● Items stored in a collection
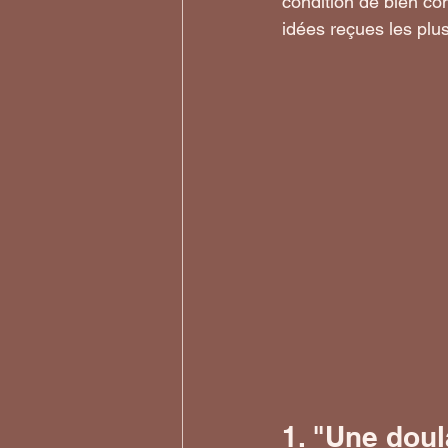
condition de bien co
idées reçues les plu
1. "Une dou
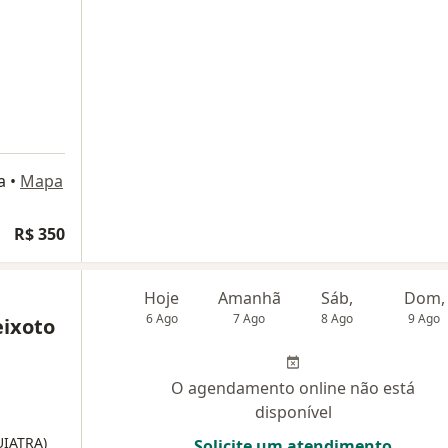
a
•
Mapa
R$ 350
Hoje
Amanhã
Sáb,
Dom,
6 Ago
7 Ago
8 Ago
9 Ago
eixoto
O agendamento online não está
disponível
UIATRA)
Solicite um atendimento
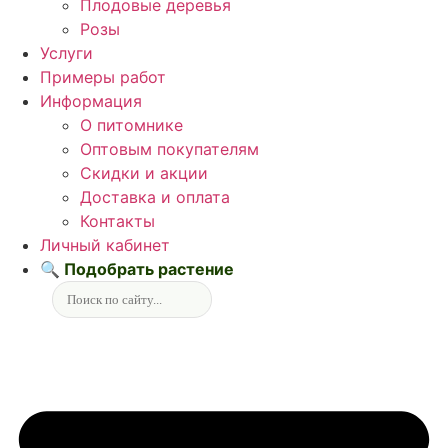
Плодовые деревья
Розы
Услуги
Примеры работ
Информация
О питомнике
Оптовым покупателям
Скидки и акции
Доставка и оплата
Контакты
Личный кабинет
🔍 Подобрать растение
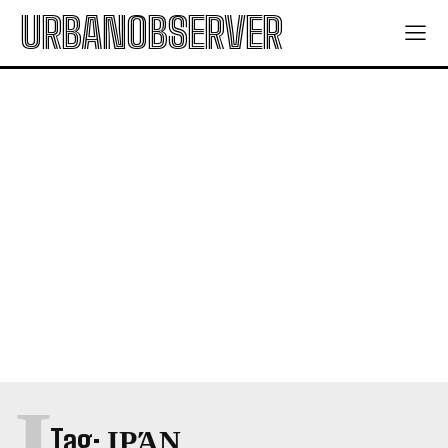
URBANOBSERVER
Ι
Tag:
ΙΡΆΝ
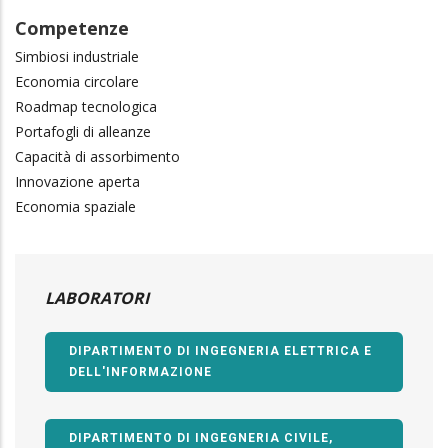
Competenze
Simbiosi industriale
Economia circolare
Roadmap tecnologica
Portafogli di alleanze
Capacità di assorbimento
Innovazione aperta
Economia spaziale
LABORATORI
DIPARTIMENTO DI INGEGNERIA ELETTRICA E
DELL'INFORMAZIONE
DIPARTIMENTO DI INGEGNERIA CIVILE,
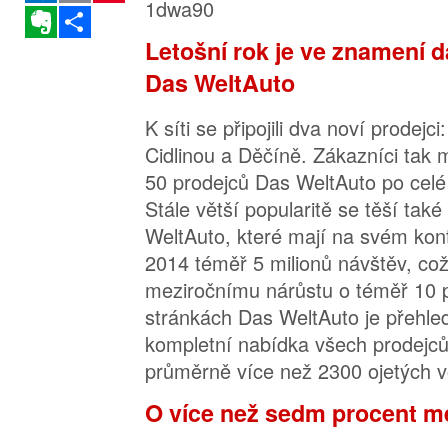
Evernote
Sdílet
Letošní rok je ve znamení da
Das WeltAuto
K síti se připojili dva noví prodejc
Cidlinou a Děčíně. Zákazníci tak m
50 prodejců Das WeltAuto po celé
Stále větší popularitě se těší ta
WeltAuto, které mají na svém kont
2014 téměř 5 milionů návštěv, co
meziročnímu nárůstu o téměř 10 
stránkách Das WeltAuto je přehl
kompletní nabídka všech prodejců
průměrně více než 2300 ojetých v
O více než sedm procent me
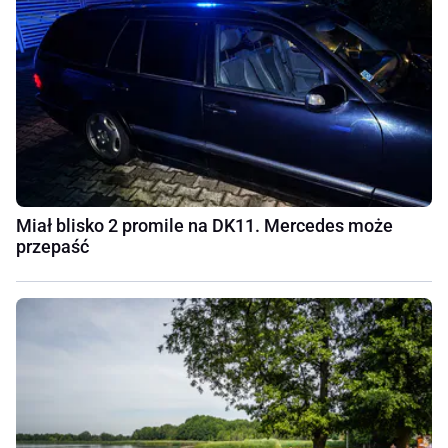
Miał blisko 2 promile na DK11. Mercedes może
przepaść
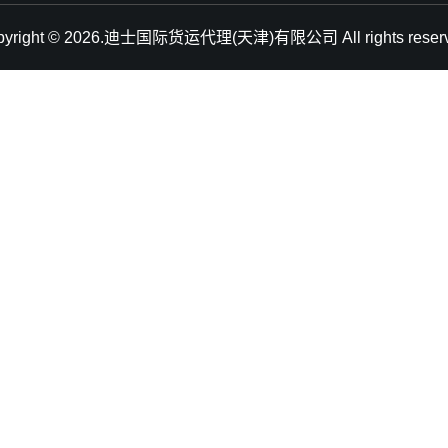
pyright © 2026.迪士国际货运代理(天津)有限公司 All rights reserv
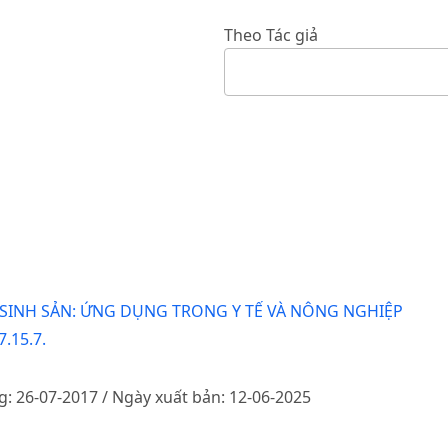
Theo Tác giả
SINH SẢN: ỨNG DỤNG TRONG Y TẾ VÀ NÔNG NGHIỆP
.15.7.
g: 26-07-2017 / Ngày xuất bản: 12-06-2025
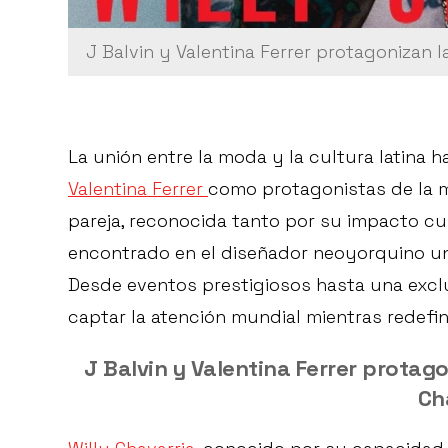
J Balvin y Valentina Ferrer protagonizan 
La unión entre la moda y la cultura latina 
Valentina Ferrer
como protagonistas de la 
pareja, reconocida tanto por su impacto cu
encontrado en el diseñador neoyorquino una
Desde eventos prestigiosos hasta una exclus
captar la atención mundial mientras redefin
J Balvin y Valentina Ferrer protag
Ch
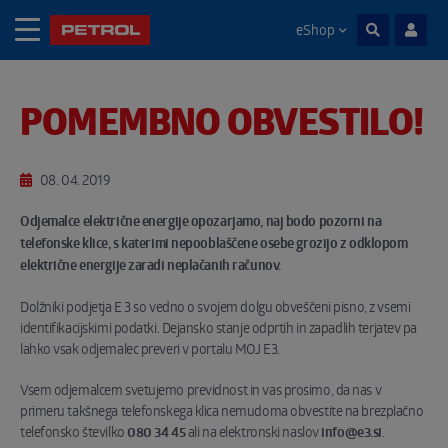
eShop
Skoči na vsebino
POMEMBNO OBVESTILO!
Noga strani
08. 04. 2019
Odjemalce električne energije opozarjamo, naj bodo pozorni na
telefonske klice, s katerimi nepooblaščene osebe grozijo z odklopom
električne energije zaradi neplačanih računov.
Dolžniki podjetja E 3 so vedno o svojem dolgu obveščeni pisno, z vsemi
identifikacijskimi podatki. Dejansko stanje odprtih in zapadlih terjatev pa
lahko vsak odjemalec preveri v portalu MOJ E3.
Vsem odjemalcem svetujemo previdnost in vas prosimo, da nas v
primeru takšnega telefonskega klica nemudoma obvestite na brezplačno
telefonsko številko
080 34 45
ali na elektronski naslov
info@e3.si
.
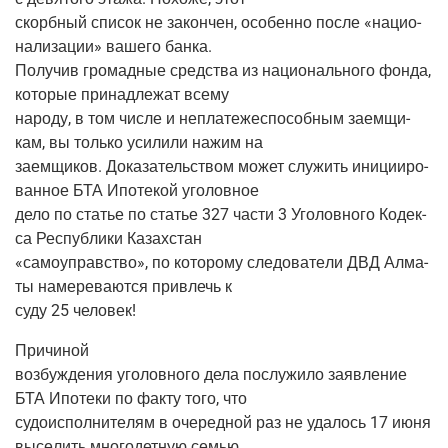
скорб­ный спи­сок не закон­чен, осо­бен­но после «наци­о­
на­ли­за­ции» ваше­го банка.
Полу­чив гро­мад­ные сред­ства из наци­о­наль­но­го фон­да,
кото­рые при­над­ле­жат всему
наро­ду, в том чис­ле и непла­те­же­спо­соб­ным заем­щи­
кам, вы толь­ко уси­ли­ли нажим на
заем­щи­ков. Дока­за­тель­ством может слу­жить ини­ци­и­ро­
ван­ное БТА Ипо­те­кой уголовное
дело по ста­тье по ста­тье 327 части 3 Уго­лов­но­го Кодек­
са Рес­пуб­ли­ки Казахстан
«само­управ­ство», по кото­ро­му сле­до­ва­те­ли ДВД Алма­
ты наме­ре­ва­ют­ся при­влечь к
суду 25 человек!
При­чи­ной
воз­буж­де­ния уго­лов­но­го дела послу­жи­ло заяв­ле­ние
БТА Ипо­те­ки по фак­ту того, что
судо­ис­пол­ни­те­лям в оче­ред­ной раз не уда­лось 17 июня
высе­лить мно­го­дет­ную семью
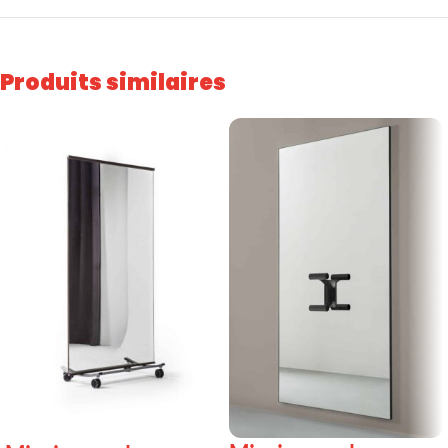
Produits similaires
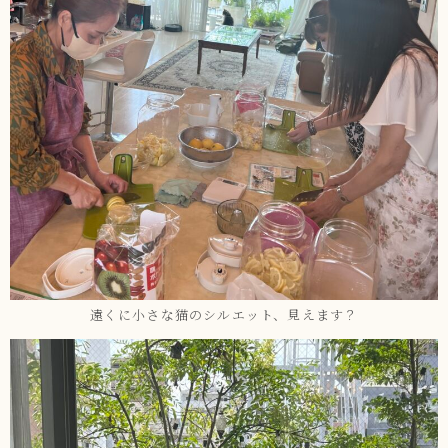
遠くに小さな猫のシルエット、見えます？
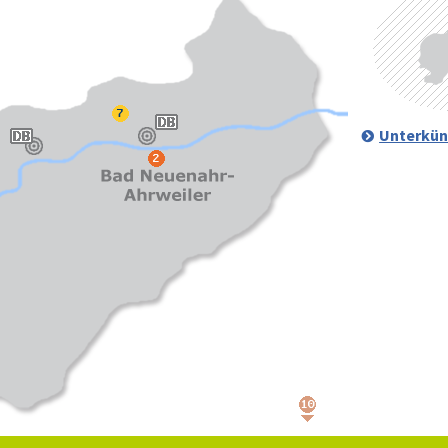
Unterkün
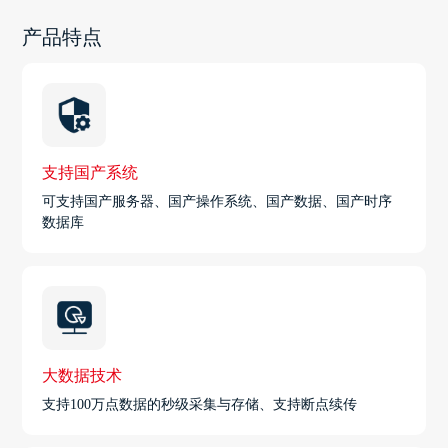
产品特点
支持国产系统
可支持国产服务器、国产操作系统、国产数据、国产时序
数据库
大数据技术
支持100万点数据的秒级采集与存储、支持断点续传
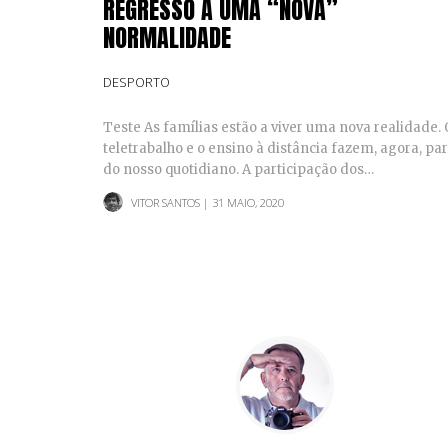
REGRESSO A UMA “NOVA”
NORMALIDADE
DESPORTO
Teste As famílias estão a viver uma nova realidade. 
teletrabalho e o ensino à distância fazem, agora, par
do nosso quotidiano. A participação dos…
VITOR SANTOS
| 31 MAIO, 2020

● Directions for this task
Quote every line of text in the records above word for word, leaving out the pictures.

● Solution to this task
condition de bien co
idées reçues les plu
1. "Une dou
a
•
Mapa
R$ 350
Hoje
Amanhã
Sáb,
Dom,
6 Ago
7 Ago
8 Ago
9 Ago
eixoto
O agendamento online não está
disponível
UIATRA)
Solicite um atendimento
Плодовые деревья
Розы
Услуги
Примеры работ
Информация
О питомнике
Оптовым покупателям
Скидки и акции
Доставка и оплата
Контакты
Личный кабинет
🔍 Подобрать растение
URBANOBSERVER
Ι
Tag:
ΙΡΆΝ
Competenze
Simbiosi industriale
Economia circolare
Roadmap tecnologica
Portafogli di alleanze
Capacità di assorbimento
Innovazione aperta
Economia spaziale
LABORATORI
DIPARTIMENTO DI INGEGNERIA ELETTRICA E
DELL'INFORMAZIONE
DIPARTIMENTO DI INGEGNERIA CIVILE,
Evernote
Sdílet
Letošní rok je ve znamení da
Das WeltAuto
K síti se připojili dva noví prodejc
Cidlinou a Děčíně. Zákazníci tak m
50 prodejců Das WeltAuto po celé
Stále větší popularitě se těší ta
WeltAuto, které mají na svém kont
2014 téměř 5 milionů návštěv, co
meziročnímu nárůstu o téměř 10 
stránkách Das WeltAuto je přehl
kompletní nabídka všech prodejců
průměrně více než 2300 ojetých v
O více než sedm procent me
Miał blisko 2 promile na DK11. Mercedes może
przepaść
pyright © 2026.迪士国际货运代理(天津)有限公司 All rights reserv
Theo Tác giả
SINH SẢN: ỨNG DỤNG TRONG Y TẾ VÀ NÔNG NGHIỆP
.15.7.
g: 26-07-2017 / Ngày xuất bản: 12-06-2025
J Balvin y Valentina Ferrer protagonizan 
La unión entre la moda y la cultura latina 
Valentina Ferrer
como protagonistas de la 
pareja, reconocida tanto por su impacto cu
encontrado en el diseñador neoyorquino una
Desde eventos prestigiosos hasta una exclus
captar la atención mundial mientras redefin
J Balvin y Valentina Ferrer protag
Ch
eShop
Skoči na vsebino
POMEMBNO OBVESTILO!
Noga strani
08. 04. 2019
Odjemalce električne energije opozarjamo, naj bodo pozorni na
telefonske klice, s katerimi nepooblaščene osebe grozijo z odklopom
električne energije zaradi neplačanih računov.
Dolžniki podjetja E 3 so vedno o svojem dolgu obveščeni pisno, z vsemi
identifikacijskimi podatki. Dejansko stanje odprtih in zapadlih terjatev pa
lahko vsak odjemalec preveri v portalu MOJ E3.
Vsem odjemalcem svetujemo previdnost in vas prosimo, da nas v
primeru takšnega telefonskega klica nemudoma obvestite na brezplačno
telefonsko številko
080 34 45
ali na elektronski naslov
info@e3.si
.
скорб­ный спи­сок не закон­чен, осо­бен­но после «наци­о­
на­ли­за­ции» ваше­го банка.
Полу­чив гро­мад­ные сред­ства из наци­о­наль­но­го фон­да,
кото­рые при­над­ле­жат всему
наро­ду, в том чис­ле и непла­те­же­спо­соб­ным заем­щи­
кам, вы толь­ко уси­ли­ли нажим на
заем­щи­ков. Дока­за­тель­ством может слу­жить ини­ци­и­ро­
ван­ное БТА Ипо­те­кой уголовное
дело по ста­тье по ста­тье 327 части 3 Уго­лов­но­го Кодек­
са Рес­пуб­ли­ки Казахстан
«само­управ­ство», по кото­ро­му сле­до­ва­те­ли ДВД Алма­
ты наме­ре­ва­ют­ся при­влечь к
суду 25 человек!
При­чи­ной
воз­буж­де­ния уго­лов­но­го дела послу­жи­ло заяв­ле­ние
БТА Ипо­те­ки по фак­ту того, что
судо­ис­пол­ни­те­лям в оче­ред­ной раз не уда­лось 17 июня
высе­лить мно­го­дет­ную семью
Produits similaires
遠くに小さな猫のシルエット、見えます？
Unterkün
产品特点
支持国产系统
可支持国产服务器、国产操作系统、国产数据、国产时序
数据库
大数据技术
支持100万点数据的秒级采集与存储、支持断点续传
REGRESSO A UMA “NOVA”
NORMALIDADE
DESPORTO
Teste As famílias estão a viver uma nova realidade. 
teletrabalho e o ensino à distância fazem, agora, par
do nosso quotidiano. A participação dos…
VITOR SANTOS
| 31 MAIO, 2020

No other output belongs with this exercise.